**演習課題:**
**A)** 福神大樹さんの紹介文によると、福神さんは23年3月までどこに、どのような立場で所属していましたか。
**B)** 福神大樹さんの紹介文を、最後の文の後から書き継いでください。

**対象本文:**
========================================

センターを支える人々:福神 大樹さん(兵庫医科大学 看護学部 看護学科 助教)
自己紹介
私は兵庫医科大学の教員をしています、福神大樹と申します。現在は看護部、薬学部、リハビリテーション学部の学生に対して社会福祉や社会保障制度に関する講座を担当していますが、23年3月まではソーシャルワーカーとして兵庫医科大学病院に所属し、患者さんや御家族の方に対して療養生活で抱える生活に関する不安、お金の問題、仕事のことなどの悩みや困っていることの解決の糸口を一緒に探す相談業務に従事していました。当院ではアスベスト関連疾患である悪性胸膜中皮腫を発症された方が多く受診されており、私もソーシャルワーカーとして労働者災害補償保険法(以下、労災保険制度)の申請や心理社会的な問題の解決の支援などを行っていました。しかし入職当初は労災保険制度に関する知識や職業病や公害に関する相談支援などの経験は少なく、神奈川県労災職業病センター(以下、センター)が発行している「労災職業病相談マニュアル(15年度版)」を取り寄せたことが私とセンターが関わりの始まりだったと記憶しています。
センターとの関わり
17年度に環境再生保全機構が「石綿健康被害救済制度被認定者の介護等の実態調査」を行ったことで、翌年7月に中皮腫・アスベスト患者・家族の会神奈川支部の総会で、患者さんや御家族の方に対して、療養で活用できる介護保険制度のサービスの講演をさせてもらいました。

========================================

**データセット内容:**

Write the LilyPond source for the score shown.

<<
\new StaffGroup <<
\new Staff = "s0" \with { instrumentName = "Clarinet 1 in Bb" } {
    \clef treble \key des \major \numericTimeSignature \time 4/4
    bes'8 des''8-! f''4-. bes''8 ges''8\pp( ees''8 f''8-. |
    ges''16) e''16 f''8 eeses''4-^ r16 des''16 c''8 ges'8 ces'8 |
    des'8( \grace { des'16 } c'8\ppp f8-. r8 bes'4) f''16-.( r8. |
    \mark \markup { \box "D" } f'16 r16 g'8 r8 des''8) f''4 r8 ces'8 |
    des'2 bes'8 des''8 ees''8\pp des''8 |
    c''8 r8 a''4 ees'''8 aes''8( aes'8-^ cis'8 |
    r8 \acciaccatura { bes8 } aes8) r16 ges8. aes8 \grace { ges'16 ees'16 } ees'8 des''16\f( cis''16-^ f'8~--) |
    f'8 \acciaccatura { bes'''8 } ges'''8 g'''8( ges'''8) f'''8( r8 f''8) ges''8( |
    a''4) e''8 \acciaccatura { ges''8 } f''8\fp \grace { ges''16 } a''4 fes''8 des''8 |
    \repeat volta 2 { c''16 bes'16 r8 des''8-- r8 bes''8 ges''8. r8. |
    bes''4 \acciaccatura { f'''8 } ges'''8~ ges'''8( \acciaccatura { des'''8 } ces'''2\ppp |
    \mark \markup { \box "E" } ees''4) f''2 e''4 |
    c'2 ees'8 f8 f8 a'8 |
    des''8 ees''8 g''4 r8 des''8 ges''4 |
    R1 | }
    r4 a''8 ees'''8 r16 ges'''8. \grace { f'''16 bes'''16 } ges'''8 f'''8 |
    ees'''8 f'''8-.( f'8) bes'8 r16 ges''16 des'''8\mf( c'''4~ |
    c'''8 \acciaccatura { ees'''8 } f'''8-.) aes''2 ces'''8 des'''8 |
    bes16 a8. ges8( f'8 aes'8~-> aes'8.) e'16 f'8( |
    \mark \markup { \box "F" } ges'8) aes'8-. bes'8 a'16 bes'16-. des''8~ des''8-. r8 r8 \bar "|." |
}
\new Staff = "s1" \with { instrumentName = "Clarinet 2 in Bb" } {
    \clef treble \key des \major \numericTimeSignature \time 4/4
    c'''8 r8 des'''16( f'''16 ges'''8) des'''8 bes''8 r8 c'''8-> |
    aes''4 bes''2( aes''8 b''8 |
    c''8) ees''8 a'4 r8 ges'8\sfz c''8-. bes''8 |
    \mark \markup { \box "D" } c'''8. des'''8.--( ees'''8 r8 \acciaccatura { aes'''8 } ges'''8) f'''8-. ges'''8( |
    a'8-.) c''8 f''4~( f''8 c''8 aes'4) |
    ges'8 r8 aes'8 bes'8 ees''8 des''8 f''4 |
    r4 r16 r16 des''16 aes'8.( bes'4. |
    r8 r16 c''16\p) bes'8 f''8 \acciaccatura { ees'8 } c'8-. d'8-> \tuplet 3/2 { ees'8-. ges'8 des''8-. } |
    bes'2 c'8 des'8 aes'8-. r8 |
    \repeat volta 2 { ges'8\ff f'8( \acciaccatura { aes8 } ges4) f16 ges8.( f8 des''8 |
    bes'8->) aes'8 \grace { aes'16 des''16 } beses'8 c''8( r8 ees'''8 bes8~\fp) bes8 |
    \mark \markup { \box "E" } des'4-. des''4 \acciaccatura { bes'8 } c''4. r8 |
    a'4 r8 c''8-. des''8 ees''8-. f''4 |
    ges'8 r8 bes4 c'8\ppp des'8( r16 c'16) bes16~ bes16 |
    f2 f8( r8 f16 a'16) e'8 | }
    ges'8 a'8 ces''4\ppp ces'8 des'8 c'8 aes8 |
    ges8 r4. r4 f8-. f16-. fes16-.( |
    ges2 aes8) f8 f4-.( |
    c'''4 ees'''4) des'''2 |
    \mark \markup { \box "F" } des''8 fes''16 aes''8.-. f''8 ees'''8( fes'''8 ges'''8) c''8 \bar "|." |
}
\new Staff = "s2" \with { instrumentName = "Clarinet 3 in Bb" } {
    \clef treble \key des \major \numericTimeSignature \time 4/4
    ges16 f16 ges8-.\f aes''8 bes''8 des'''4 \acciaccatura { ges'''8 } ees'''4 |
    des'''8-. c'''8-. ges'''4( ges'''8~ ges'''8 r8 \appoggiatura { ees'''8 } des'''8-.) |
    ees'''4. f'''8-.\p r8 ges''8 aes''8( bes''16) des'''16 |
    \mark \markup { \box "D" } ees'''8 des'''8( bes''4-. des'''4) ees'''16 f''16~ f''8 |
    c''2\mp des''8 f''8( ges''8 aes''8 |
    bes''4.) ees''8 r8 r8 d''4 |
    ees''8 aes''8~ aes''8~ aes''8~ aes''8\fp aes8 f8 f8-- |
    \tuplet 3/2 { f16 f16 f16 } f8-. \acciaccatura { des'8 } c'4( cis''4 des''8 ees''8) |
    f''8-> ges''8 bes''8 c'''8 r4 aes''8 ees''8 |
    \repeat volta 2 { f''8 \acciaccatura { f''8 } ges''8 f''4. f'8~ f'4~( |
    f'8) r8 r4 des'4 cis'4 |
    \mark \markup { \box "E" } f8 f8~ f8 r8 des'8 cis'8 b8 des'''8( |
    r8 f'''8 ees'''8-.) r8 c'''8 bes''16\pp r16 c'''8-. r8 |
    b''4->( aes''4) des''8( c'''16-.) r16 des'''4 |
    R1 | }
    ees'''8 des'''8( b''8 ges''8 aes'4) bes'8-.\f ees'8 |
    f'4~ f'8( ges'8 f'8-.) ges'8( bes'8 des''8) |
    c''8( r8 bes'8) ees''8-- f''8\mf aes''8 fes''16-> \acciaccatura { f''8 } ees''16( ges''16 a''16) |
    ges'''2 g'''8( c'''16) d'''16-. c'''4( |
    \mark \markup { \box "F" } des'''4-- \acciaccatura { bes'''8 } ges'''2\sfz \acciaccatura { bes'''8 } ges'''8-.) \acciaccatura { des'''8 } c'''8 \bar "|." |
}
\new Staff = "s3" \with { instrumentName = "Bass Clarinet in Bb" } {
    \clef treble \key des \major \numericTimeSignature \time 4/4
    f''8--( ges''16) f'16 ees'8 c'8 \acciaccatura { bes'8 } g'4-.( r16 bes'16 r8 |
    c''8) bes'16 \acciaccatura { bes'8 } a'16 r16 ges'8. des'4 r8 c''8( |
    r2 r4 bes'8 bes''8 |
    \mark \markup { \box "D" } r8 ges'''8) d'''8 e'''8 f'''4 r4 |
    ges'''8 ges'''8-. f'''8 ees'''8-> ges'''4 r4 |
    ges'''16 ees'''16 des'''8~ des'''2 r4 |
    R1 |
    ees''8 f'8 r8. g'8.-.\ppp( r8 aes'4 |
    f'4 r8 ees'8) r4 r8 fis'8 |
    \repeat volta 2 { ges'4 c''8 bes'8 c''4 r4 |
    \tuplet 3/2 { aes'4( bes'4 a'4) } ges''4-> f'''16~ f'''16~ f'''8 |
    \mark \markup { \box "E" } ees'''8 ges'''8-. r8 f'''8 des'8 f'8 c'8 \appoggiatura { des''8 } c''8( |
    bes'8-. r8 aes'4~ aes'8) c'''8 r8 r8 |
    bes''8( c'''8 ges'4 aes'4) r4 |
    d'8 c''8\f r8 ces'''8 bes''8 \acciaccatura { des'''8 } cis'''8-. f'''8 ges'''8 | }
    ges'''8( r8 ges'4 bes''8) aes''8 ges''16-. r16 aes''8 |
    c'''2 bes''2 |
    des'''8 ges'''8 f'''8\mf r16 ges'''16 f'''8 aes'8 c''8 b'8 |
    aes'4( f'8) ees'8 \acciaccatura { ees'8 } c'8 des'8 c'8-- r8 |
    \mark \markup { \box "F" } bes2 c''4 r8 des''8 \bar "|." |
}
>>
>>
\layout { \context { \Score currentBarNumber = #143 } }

========================================

**課題の解答:**
**A)** ソーシャルワーカーとして兵庫医科大学病院に所属していました。

**B)**
その後は、中皮腫サポートキャラバン隊が行った「中皮腫を発症された方の療養生活の実態調査」の参加、センターと神奈川県医療ソーシャルワーカー協会が共催で行っている労災職業病講座の講師に声をかけて頂きました。
「センターを支える人々」というタイトルですが、逆に私がセンターに支えてもらい、ソーシャルワーカーとしてアスベスト関連疾患を発症された方や御家族の置かれている状況を改めて知ることができました。その結果は、中皮腫患者白書の発行、日本肺癌学会の学術誌「肺癌」に論文を掲載することができましたが、センターの鈴木さんがソーシャルワーカーの役割に理解を示して頂いていることが、患者さん、御家族の方、医療従事者、ソーシャルワーカー、社会に対する貢献に繋がったと思います。
今後について
今改めて考えると、職業病や公害病とされる疾病は、複雑な社会背景や法律が絡み合う上に、医師、患者さんも気付きにくい疾病といえます。ソーシャルワーカーも知識や支援経験を積むことが非常に難しい印象を受けています。センターのようにソーシャルワーカー、職能団体と連携を取り、患者さんを取り巻く社会問題と生活課題の解決に向けた支援体制を構築する取り組みは大変貴重であり、今後の発展を切に願っております。
この度は貴重な情報発信の機会を頂きまして感謝申し上げます。本誌508号に日本肺癌学会誌『肺癌Vol62,No7,Dec20,2022』に掲載された、私が論文責任者として発表した論文を転載させて頂きます。これは中皮腫サポートキャラバン隊が19年~20年に実施した中皮腫患者アンケートを元に「中皮腫発症に伴う労災保険制度の申請における医師の役割と課題」について考察したものです。中皮腫患者アンケート結果を分析した結果、労災保険制度の申請には医師が患者に対して相談窓口に紹介することが重要であり、医療機関における相談支援体制を整え、患者会と連携を深めることが課題であると結論しました。私としても、各地の労働安全衛生センターや患者団体などと連携を深めていきたいと考えますので、今後ともどうぞよろしくお願い致します。